Enfin, une décision du Conseil constitutionnel (2016-738) fragilise la situation des journalistes : le Conseil a jugé inconstitutionnelle une disposition prévue à l’origine dans la loi du 14 novembre 2016 tendant à renforcer la liberté, l’indépendance et le pluralisme des médias, qui accordait aux journalistes et à leurs collaborateurs une immunité pénale en cas d’incrimination de recel de viol de secret professionnel ou d’enquête. Le Conseil a considéré qu’une telle disposition, très protectrice du droit de révéler des secrets, n’assurait pas la nécessaire conciliation entre les exigences de la liberté d’expression et la sauvegarde des intérêts prépondérants de la Nation. C’est une manière de dire que les journalistes peuvent être incriminés s’ils ne respectent pas eux-mêmes cet équilibre : leur liberté reste encadrée.

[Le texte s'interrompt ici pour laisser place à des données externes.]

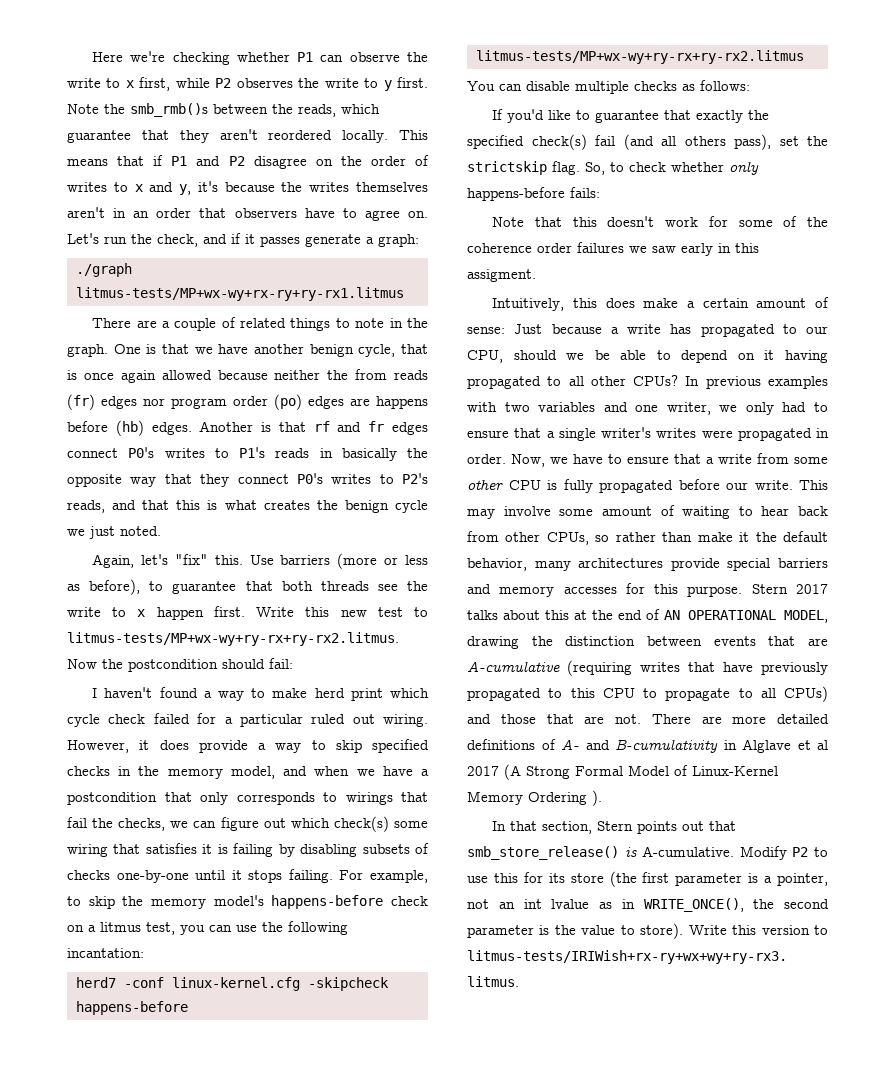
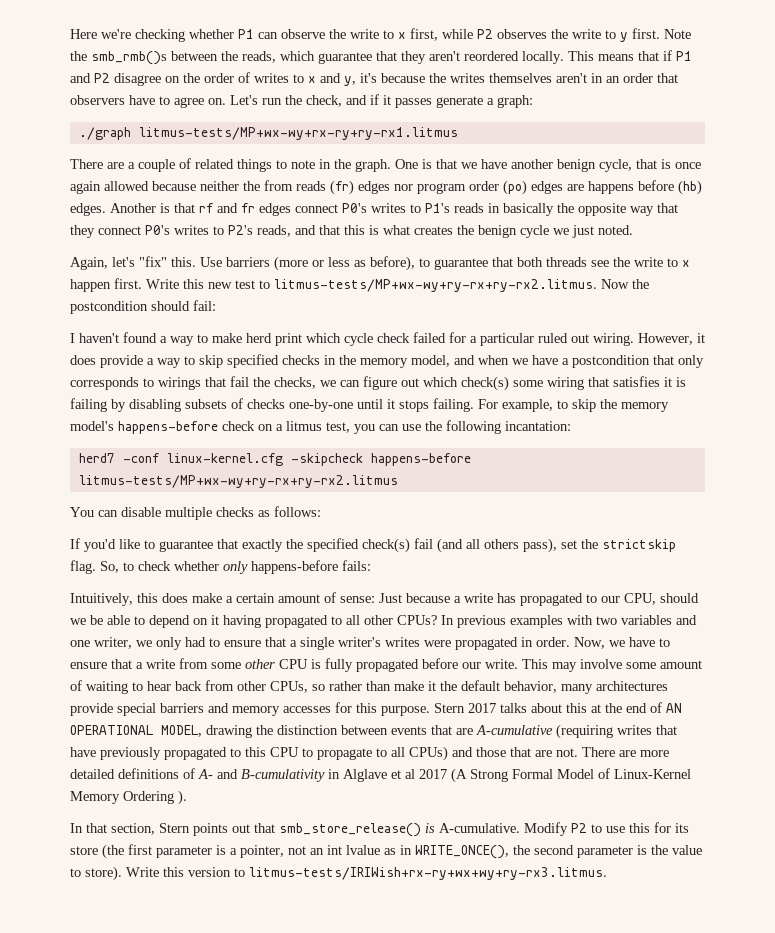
[492,216,828,227] [467,242,759,256] [467,269,536,282] // Note that this doesn't work for some of the coherence order failures we saw early in this assigment. -> (371, 565) none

En conclusion, il paraît peu probable que les journalistes qui ont dévoilé des informations secret Défense pour informer le public (c’est le cas pour ce qui concerne l’utilisation des armes vendues à la coalition qui attaque le Yémen) et qui n’ont mis en danger ni la population française ni les institutions, soient condamnés. Pour autant, les autorités rechercheront leurs sources, ce qui fragilise, de fait, leur mission. Peut-être faudrait-il que les textes protègent plus clairement le droit des journalistes à publier des informations « utiles au débat public ». De plus, il faudrait regarder en face ce qu’est devenu le secret Défense et mesurer les limites qu’il apporte, sans nécessité, au contrôle démocratique et à la justice. Dans une note ancienne de 2008 portant sur les rapports entre les ventes d’armes et le secret Défense, l’organisme Transparency international relève un « usage immodéré du secret » qui couvre parfois des comportements délictueux. Il propose de mieux encadrer la procédure de classification (de fait, il faudrait qu’elle soit contrôlée) et de permettre de porter devant un juge les demandes de déclassification au regard de critères clairs. Pourquoi pas ? La réforme est toutefois peu probable. En ce domaine, preuve de l’immaturité démocratique de la France, les décisions sont régaliennes et largement arbitraires.